沐浴著臨黃昏的夕陽,仿佛愜意散步般與芥川龍之介往回走的伊川澄,邊和他敘述自己最近的經曆,“回來時先降落在了白尾鼴……嗯,森鷗外那。”

白尾鼴…?芥川龍之介眨了下眼,與十年後的他聽到飛天小橘時的反應一模一樣。

“他告訴了我你的位置,”伊川澄道,“我就先過來這邊了。”

“不過,我想森鷗外應該還是最緊張的那個吧。”

認真聽著的芥川龍之介:“緊張?”

“我從法國捎了個人型核|彈回來。”伊川澄開口,“雙重意義上的。”

啊,不得了,想起當時的場面就感覺很不得了。

[蘭波?]魏爾倫表情是罕見的複雜,一句[為什麼你還活著?]脫口而出。

這句話一出來,連當時正在向森鷗外詢問龍之介下落的伊川澄都忍不住側目瞪了他一眼。

聽聽這是人說的話嗎?感情他這一路上苦口婆心的引導與傳授,這位大舅哥是半句也沒聽進去…!

[你是…你……]被稱為蘭波的男性單手按在腦袋一側,蹙起眉毛——因動作而垂落在身前的黑長卷發如星夜下起伏的粼粼海浪,連那份隱忍下流露出的痛苦,也因精致的五官與那蒼白至極的膚色,顯出了幾分神聖而憂鬱的脆弱。

[我是…蘭堂……]

伊川澄也不得不承認,那份法國人獨有的、油畫般的藝術感與古典樂的氛圍美感,在對方的身上體現得淋漓儘致。
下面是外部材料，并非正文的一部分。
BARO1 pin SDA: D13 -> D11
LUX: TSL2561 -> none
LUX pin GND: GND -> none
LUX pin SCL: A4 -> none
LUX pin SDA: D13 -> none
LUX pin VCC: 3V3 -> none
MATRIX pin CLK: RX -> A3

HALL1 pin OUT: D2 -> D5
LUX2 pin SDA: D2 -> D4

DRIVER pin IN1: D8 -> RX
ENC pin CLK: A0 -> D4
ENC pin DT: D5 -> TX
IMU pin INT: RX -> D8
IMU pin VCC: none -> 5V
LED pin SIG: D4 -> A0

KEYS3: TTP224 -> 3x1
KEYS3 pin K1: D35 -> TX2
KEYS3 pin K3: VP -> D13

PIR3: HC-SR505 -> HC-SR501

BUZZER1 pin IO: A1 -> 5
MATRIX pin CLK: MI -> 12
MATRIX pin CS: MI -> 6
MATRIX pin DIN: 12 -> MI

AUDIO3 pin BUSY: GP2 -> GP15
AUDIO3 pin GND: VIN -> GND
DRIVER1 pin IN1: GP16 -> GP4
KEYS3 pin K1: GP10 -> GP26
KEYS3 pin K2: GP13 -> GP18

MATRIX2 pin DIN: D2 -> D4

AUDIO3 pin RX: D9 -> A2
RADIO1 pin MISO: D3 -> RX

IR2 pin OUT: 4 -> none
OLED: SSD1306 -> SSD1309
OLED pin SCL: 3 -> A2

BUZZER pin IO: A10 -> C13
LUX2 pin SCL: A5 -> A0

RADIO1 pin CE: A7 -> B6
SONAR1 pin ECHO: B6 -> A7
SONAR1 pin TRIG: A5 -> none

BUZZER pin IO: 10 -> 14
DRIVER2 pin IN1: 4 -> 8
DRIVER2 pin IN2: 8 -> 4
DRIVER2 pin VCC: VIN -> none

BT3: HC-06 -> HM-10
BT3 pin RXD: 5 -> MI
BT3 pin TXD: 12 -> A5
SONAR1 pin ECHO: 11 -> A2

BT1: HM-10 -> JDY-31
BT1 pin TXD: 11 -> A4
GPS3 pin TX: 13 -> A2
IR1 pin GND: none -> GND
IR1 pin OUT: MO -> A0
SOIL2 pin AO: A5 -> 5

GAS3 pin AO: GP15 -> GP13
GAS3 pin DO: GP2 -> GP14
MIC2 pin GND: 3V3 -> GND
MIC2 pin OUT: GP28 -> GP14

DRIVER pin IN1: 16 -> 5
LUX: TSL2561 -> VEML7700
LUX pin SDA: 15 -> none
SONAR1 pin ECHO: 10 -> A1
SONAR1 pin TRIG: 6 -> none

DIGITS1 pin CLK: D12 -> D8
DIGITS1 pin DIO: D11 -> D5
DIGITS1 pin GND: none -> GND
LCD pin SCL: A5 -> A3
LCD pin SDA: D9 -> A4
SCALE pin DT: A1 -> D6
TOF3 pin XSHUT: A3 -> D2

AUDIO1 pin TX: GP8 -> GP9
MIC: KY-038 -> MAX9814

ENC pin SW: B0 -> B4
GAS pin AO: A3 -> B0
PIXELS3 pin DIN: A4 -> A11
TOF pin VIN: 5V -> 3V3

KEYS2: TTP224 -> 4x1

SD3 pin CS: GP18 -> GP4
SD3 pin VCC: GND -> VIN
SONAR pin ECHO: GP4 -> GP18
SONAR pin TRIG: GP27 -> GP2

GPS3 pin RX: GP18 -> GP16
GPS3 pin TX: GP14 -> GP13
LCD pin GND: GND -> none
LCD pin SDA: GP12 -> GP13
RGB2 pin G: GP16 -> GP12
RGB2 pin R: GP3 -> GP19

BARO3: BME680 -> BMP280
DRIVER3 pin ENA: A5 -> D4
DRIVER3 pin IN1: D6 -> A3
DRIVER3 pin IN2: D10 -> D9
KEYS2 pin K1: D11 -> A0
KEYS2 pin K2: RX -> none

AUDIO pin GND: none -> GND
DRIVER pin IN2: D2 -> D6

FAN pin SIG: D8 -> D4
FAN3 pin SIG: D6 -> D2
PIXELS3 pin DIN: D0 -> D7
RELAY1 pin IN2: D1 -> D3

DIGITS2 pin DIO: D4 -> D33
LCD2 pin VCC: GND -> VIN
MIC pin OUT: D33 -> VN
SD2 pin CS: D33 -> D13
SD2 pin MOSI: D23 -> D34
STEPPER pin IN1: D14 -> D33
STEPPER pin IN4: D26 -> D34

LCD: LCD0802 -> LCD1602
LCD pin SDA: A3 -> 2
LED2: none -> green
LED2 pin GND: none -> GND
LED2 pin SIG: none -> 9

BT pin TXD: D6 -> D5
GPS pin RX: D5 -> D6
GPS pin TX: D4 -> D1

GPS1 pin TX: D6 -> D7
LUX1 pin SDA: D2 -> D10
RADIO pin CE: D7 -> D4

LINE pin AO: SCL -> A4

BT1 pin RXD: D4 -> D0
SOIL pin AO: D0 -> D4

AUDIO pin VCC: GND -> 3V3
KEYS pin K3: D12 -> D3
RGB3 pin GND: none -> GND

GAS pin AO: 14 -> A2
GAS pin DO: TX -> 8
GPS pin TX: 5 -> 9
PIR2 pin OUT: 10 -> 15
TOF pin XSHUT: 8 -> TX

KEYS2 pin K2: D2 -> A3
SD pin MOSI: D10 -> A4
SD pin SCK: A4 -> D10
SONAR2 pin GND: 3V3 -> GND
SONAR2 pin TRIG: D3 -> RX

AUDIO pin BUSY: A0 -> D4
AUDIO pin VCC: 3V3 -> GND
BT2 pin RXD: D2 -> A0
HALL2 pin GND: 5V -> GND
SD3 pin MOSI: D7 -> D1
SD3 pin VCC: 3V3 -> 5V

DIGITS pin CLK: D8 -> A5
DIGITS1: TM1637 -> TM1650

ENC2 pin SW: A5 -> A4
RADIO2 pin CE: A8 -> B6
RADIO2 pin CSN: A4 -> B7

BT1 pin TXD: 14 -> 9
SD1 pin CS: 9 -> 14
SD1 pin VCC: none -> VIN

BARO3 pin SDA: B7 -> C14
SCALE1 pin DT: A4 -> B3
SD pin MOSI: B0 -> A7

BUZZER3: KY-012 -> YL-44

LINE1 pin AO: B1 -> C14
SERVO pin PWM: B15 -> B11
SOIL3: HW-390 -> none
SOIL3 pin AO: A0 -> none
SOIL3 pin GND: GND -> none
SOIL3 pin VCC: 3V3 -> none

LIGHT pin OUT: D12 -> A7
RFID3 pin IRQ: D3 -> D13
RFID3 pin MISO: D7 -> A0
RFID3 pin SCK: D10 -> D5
他的另一位好大哥魏爾倫就算了,長得確實也很不錯,但這個鑽進牛角尖的思維怎麼總是軸得轉不過來呢。

[蘭堂…啊,原來是這麼回事,你失憶了。]魏爾倫開口,[這就是你活下來了的代價嗎?]

[好像,想起來了點……]蘭波輕聲喃喃道,[你是保羅,我的…親友。]

[至少這件事情…在我想起來的回憶裡,是如此確信著的。]

[……]魏爾倫沉默了片刻。

他的唇角露出了點笑容,[是啊,]——他笑得是如此友善,朝著那位眉心仍擰起的蘭波走去,[沒有錯,我就是你的親友,保羅·魏爾倫。連這個名字,

都是你曾經贈予我的禮物之一。]

伊川澄看得眼皮直跳,做好隨時阻止他繼續犯蠢的戒備。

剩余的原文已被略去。